Black, queer, trans, criminalized – the young people who put together Sunday’s event are living on the front lines of struggle in this country. They are to our times what the early trailblazers of the gay rights movement were to theirs. They have been deemed disposable. The abuse they endure is largely invisibilized. And in the face of state-sanctioned violence, they are not looking to embrace salvation through respectability. They are defending their identities and their communities as having inherent worth, and demanding visibility in a culture that would turn a blind eye to their destruction.
As Jason Tompkins, one of the event’s organizers stated after the action, “I want it to be mundane and unremarkable that black queer and trans folk prioritize their own healing, knowledge production and legacy building in the organizing and mobilizing that we do.”
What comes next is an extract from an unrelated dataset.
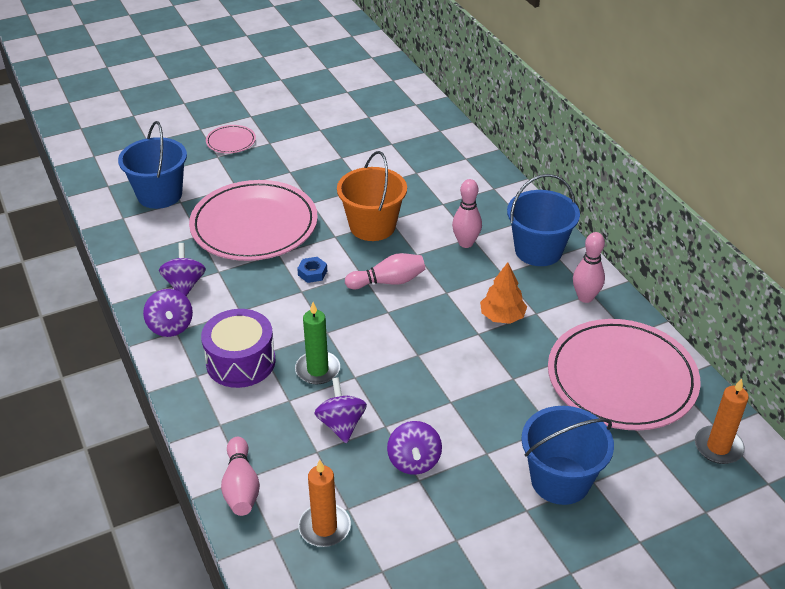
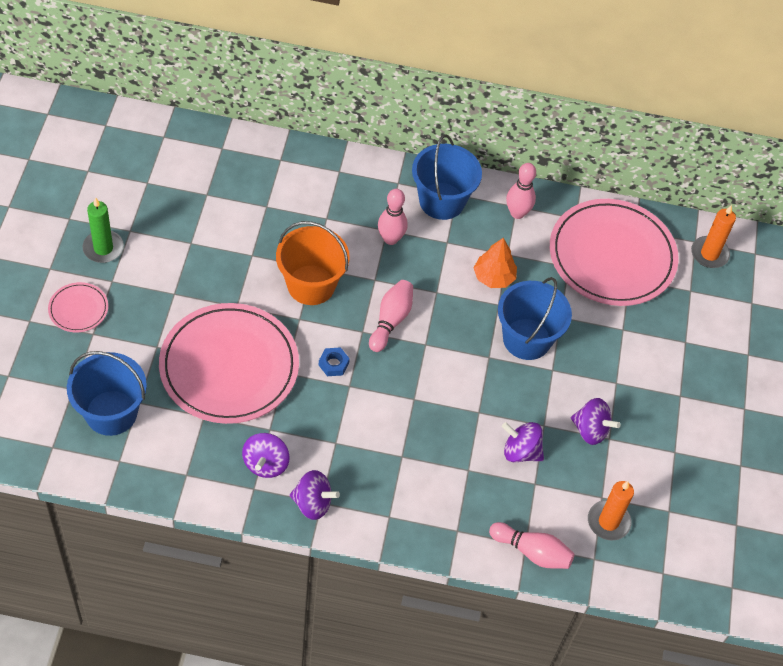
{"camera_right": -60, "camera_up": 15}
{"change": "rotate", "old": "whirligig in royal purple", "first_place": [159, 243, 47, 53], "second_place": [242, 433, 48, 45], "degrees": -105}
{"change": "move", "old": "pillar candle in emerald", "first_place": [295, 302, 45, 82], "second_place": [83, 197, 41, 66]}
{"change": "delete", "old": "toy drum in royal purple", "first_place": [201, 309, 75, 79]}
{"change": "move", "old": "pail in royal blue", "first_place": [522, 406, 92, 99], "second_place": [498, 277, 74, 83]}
In their public statement, the organizers of Sunday’s #BlackOutPride event in Chicago noted that, within a few years of the Stonewall Riots, the legacy of the gay rights struggle was already being rewritten with an eye toward assimilation. “By 1973,” the organizers wrote, “only three years after the first march in honor of Stonewall, organization of Pride events around the country were taken over largely by wealthy cisgender gays and lesbians, looking to transform the march that began in New York from political protest to an opportunity for mainstream visibility. That same year – coinciding with homosexuality being removed from the American Psychiatric Association’s list of Mental Disorders and Conditions – trans and gender non-conforming people saw themselves banned from parades and gatherings around the nation.”